Quand soudain votre cœur palpite un peu plus fort en tombant par hasard sur un livre qui pour une raison inconnue – son titre, sa couverture, son format –  vous interpelle, vous trouble, vous émeut au plus profond de vous : le moment où vous vous saisissez de lui, où vous le respirez, où vous tournez ses pages, lisez sa quatrième de couverture, déflorez ses replis intimes, cette conversation interdite qui s’instaure alors entre lui et vous, ces regards de connivence que vous échangez sans mots dire, cet instant de grâce où vous vous laissez séduire et décidez sur un coup de tête de l’adopter.

Ces minutes ou ces heures passées à flâner dans les allées d’une librairie, cette succession d’attouchements discrets, de clins d’œil complices, de flirts équivoques.

Cette rencontre inopinée avec un livre avec qui vous avez vécu, voilà des années maintenant, une histoire d’amour brûlante avant de le délaisser pour goûter à d’autres plaisirs tout aussi charnels.

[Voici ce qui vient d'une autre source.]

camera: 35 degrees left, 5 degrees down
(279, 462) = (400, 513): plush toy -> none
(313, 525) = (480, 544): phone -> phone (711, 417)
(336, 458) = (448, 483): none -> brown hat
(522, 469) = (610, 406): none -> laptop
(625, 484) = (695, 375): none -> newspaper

Ces retrouvailles avec un auteur dont vous étiez sans nouvelles depuis trop longtemps et qui soudain, sorti des limbes, se rappelle à votre bon souvenir sous la forme d’un livre que vous vous empressez d’acheter afin de poursuivre la conversation entamée des années auparavant.

Autant d’attendrissements du cœur et de l’âme qu’Amazon et consorts n’autoriseront jamais.

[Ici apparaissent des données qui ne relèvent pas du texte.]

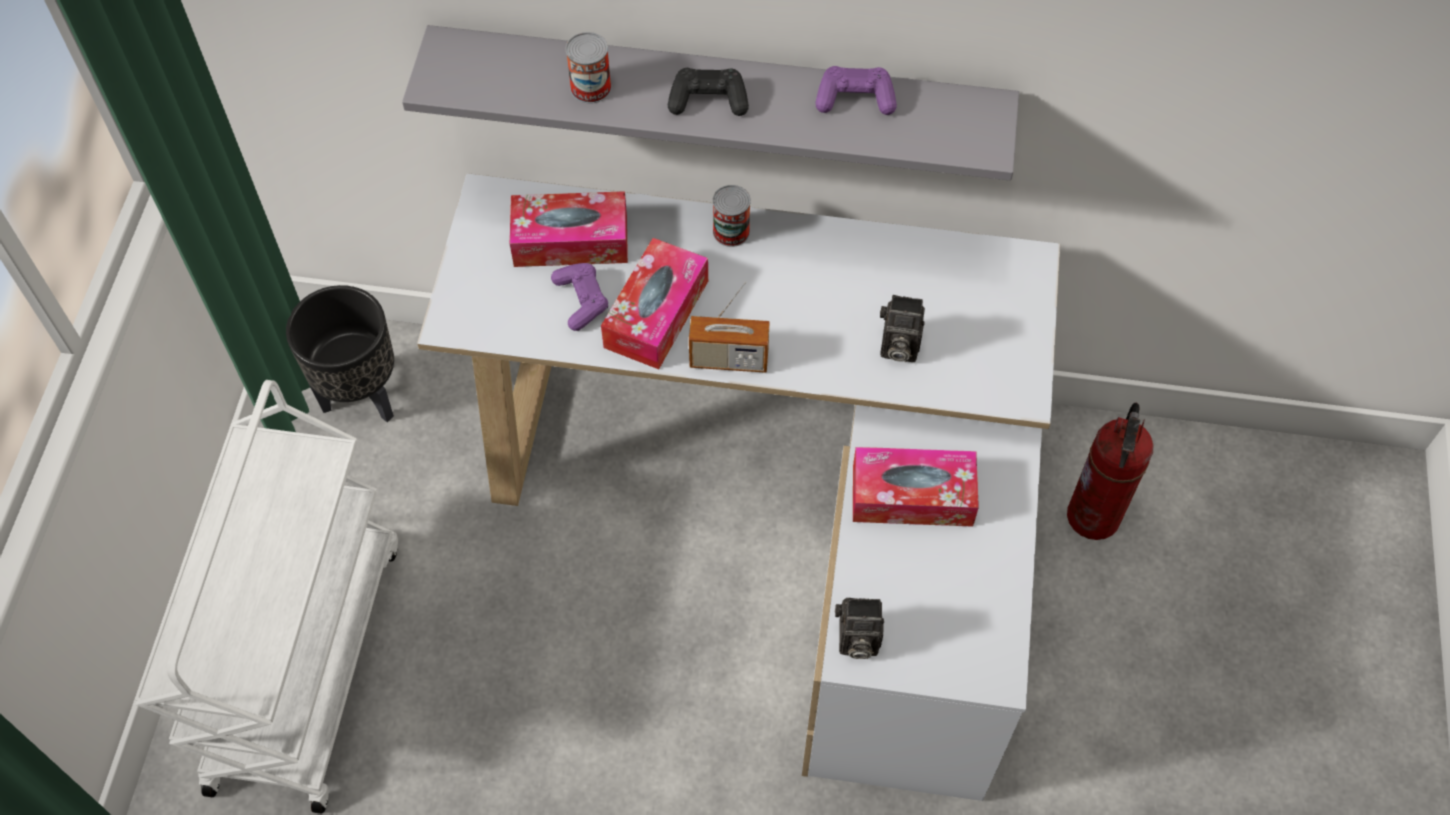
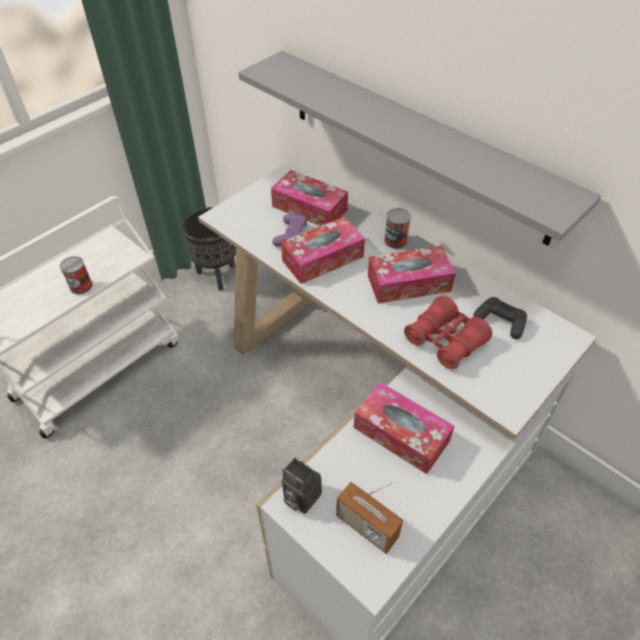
camera: 35 degrees right, 10 degrees down
(590, 87) = (335, 99): can -> can (81, 286)
(708, 100) = (394, 127): black game controller -> black game controller (500, 322)
(729, 360) = (342, 298): radio -> radio (367, 527)
(796, 289) = (409, 283): none -> tissue box
(855, 99) = (484, 158): purple game controller -> none
(897, 348) = (445, 340): camera -> red binoculars
(1094, 517) = (550, 542): fire extinguisher -> none

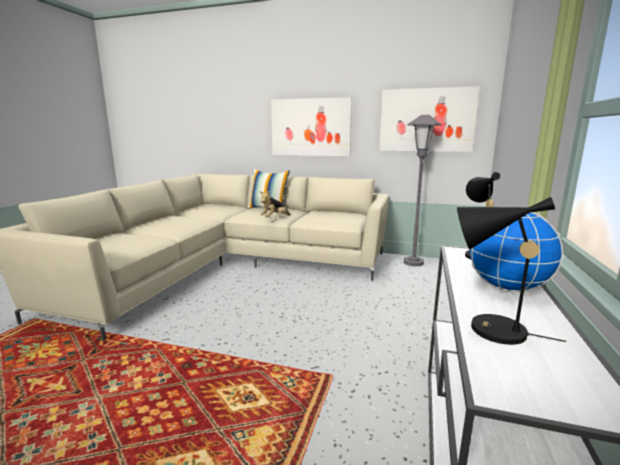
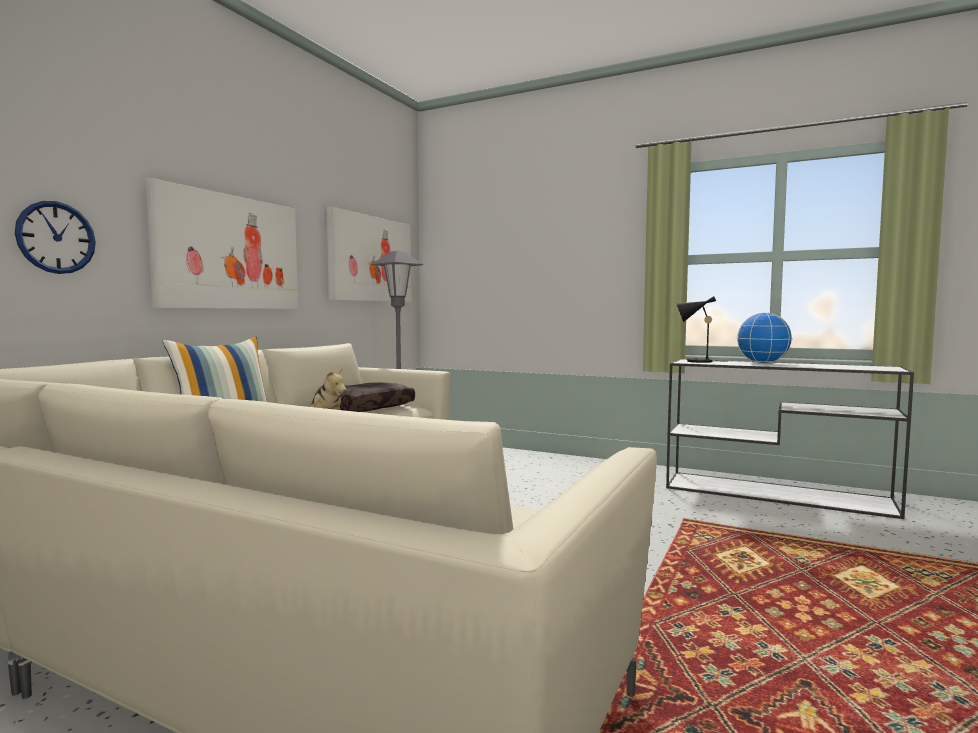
camera: 80 degrees left, 10 degrees down
(241, 129) = (56, 237): none -> wall clock
(334, 217) = (367, 407): none -> brown pillow
(489, 329) = (831, 367): black table lamp -> none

La plupart du temps, vous débarquez en ces lieux inhospitaliers avec déjà en tête ce que vous voulez très précisément, vous n’avez pas de temps à perdre ; en trois clics l’affaire est pliée, l’échange conclu, les fiançailles consommées et ne reste plus qu’à attendre le prochain passage du facteur.

C’est froid, clinique, déshumanisé à souhait.

Efficace, pratique et parfois même moins coûteux.

Une simple transaction entre deux partenaires soucieux de rentabiliser au maximum l’emploi du temps de leur journée.

Comme un cinq à sept expédié dans une chambre aseptisée d’un hôtel sans charme.

Une ville qui se dépouille de ses lieux culturels, laisse ses librairies, ses disquaires, ses cinémas devenir des magasins de chaussures ou de vêtements, abandonne ses bouquinistes au profit de marchands de glaces ou de crêpes, n’est plus vraiment une ville.

C’est une simple vitrine.

Un tiroir caisse géant.

Une femme vulgaire, sans mystère, sans charme et sans trouble qui se laisse dénuder et tripoter par des grosses mains suintantes de billets de banque froissés en gloussant des rires hystériques.

Une librairie, c’est une jeune fille timide qui joue de son ombrelle et attend, languide et rêveuse, que vous fassiez le premier pas.

Sans elles, sans leur présence discrète mais rassurante, les villes du monde entier finissent toutes par se ressembler : partout les mêmes boutiques, les mêmes enseignes, les mêmes marques et au final les mêmes consommateurs prêts à dépenser les mêmes fortunes pour acquérir les mêmes biens dont ils n’ont nul besoin.

Il faut préserver les libraires. Coûte que coûte. Rentables ou pas.

                                                                                                                                                                                                                                                 C’est un enjeu de civilisation.

                                                                                                                                                                                                                                                Le dernier combat à mener avant d’être dévoré par une société de consommation implacable dans son désir à jamais rassasié de nous dominer pour toujours mieux nous asservir et nous avilir.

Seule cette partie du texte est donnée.